Yes, hit those streets, shoot away, and keep on shooting. Your image will be very valuable socio-historical records, in the not-too-distant future, when it all changes and what you have recorded on film or pixels becomes past.
Another important aspect of recording and showing your images from the streets, is the photos can be a useful tool to promote social changes and improvements in conditions and facilities. As we know, there is more than enough money in Indonesia to do many more things than are now being done. Sadly, the money is being mismanaged, and there doesn't seem to be the will, either politically or publicly, to change things.
Sodark1828 (#3), what you say about Ahok is so spot-on,I agree with everything you wrote. Sad that he is now in prison, such a great talent and poltiical force languishing behind bars and wasted. Even sadder that Jokowi did so little if anything to try to diffuse the situation, obviously from his usual fear of offending anyone. Leadership was sadly lacking in this situation. Let us hope and pray that Ahok will be released soon. Indonesia needs people like him to move it forward.
I went to Palmera many years ago and also shot many memorable images there, on slide film. Used a Leica M2 and sneaked around taking grab shots of people living their everyday lives. I see the same scenes even now, in Surabaya, along the rail lines between Gubeng station and Kota in the city center or to Sidotopo where the old (Dutch colonial era) locomotive works are still in use. In some places along the tracks, when the trains come along (fortunately they don't travel at fast speeds), there is less than one meter of free space between train and houses.
All this will disappear eventually. Most Surabayans won't miss it, if indeed they even know it exists.
I'm now in Sarawak, shooting with my Nikon D700 kit and a 1966 Rolleicord Vb I bought recently, with B&W film and a 16 exposure kit.
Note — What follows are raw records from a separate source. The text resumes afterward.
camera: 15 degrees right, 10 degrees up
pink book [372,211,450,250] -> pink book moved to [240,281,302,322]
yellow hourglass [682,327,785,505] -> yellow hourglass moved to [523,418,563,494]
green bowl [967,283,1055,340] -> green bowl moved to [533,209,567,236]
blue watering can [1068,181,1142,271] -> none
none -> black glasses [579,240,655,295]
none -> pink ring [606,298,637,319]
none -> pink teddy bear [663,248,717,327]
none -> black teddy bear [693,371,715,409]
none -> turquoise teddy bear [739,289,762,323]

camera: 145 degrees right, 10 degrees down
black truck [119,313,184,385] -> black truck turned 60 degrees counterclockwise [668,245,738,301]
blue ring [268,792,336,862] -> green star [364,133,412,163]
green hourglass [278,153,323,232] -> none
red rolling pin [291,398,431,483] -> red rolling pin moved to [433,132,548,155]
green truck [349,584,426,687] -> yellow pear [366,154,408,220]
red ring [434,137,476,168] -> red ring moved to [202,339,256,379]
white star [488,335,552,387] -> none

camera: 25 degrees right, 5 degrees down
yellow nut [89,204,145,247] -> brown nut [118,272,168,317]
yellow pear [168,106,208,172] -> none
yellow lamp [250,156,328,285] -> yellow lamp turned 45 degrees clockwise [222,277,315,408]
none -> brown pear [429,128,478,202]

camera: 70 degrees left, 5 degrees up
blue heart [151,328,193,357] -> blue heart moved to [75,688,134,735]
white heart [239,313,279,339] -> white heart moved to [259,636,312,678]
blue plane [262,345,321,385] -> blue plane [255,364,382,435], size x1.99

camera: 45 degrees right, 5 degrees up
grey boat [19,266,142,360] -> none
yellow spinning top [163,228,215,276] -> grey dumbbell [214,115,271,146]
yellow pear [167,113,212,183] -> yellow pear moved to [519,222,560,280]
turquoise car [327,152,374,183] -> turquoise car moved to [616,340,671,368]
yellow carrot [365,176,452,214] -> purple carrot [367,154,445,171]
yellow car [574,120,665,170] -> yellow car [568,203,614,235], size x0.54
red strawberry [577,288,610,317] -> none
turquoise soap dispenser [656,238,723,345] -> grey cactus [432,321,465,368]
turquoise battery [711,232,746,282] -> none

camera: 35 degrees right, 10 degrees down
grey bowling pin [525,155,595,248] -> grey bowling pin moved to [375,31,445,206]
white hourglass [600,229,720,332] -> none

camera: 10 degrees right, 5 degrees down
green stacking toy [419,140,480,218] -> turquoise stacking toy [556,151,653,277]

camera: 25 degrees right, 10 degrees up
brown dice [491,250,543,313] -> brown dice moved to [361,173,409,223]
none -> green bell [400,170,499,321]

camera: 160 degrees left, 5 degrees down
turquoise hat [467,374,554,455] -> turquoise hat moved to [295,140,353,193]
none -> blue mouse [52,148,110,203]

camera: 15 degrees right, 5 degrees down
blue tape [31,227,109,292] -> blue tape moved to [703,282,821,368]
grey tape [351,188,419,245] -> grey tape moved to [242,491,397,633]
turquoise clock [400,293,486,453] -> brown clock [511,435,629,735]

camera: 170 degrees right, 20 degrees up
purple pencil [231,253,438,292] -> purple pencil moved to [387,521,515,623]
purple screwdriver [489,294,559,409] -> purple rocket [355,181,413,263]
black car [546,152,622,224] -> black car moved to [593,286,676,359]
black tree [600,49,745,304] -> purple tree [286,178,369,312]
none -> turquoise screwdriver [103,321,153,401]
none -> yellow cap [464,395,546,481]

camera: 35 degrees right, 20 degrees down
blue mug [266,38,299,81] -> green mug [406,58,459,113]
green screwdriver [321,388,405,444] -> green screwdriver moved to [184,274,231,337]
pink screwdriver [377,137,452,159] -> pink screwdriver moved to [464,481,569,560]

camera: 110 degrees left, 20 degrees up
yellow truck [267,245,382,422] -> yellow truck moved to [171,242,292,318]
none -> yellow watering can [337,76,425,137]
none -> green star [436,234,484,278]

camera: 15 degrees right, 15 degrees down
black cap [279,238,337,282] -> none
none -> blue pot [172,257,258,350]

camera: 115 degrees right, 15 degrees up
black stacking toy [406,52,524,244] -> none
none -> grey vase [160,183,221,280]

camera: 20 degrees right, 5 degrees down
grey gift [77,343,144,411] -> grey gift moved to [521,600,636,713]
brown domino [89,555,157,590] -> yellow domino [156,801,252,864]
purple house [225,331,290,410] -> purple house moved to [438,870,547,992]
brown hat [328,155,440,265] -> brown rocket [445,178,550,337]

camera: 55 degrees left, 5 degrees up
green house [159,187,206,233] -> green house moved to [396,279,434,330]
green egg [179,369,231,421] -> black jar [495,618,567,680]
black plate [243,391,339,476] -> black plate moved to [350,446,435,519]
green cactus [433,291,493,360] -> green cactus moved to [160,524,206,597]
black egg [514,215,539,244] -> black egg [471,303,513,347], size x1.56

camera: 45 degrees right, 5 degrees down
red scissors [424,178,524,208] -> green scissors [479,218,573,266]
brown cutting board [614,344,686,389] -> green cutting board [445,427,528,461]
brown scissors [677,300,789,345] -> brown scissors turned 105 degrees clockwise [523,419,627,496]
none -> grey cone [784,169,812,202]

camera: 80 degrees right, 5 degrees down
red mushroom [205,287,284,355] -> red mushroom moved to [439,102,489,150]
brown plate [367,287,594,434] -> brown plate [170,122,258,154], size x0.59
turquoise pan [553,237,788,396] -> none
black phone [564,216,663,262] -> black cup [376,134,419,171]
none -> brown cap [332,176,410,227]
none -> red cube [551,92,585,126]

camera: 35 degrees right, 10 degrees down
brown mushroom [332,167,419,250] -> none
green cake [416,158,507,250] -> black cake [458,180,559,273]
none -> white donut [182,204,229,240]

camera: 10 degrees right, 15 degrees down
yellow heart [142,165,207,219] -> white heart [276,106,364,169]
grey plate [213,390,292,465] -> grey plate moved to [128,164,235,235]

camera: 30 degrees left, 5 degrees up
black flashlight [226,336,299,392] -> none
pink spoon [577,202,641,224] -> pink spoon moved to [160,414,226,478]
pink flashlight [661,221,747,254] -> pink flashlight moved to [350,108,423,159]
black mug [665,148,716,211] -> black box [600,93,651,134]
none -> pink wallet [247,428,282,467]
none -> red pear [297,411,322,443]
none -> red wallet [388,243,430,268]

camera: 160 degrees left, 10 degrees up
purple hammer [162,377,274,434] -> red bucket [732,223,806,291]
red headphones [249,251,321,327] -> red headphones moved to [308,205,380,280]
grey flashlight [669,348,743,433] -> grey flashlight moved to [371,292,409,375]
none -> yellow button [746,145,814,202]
Ten, twenty, thirty years ago it would have been a Nikkormat 35mm kit and a Rolleiflex. Times pass, things (and photo gear) change. The 'cord kit is getting heavier to carry around. I had six rolls of film processed in a small Chinese studio here last week, and was amazed at the beautiful negatives I got back, even if the studio owner did them in print developer. The negs look good. I hope they print or scan as nicely.
Everyone uses phones now as cameras. Mirrorless compacts also. Not many DSLRs. I almost never see anyone with a film camera out of Singapore or KL, maybe as film is impossible to get locally and it costs too much per image to be economically viable. People tend to stare at me when I use the Rolleicord, but as I use the waist level finder and I don't lift the camera to my eyes to shoot with as I do the Nikon, they quickly lose interest and go about their business. I get better shots then.
I may return to Surabaya in November or December. There are many nice places in East Java I want to revisit, not having seen them since the 1980s. Malang was then a quite compact, quiet, cool and relaxing place. Now it's fast becoming another Indonesian city, tho' by no means as crowded, congested and polluted as is my usual hangout, Surabaya. Life in Malang doesn't take place so much in shopping malls as it does in 'boyo, but then it's cooler in Malang, and locals can hang out in the great outdoors without being cooked by the sun and the heat. Good photo ops abound in either city. Oddly, in Surabaya, I rarely see anyone shooting scenes they can't do without getting out of their massive air-conditioned SUVs. There are more photographers out and about in Malang, but again they don't seem keen to go beyond the pretty-postcard-picture places. The best shots in either city take a bit of walking to find and get to.
The Shoot Jakarta Project is interesting. I for one will look forward to seeing some images posted. Will you be doing a web site for it in the near future? It's the sort of photography more shooters should be out doing, before the city changes and many of the areas in the city center disappear forever.
I'll most definitely be watching this thread, and looking for more images. Keep up the shooting.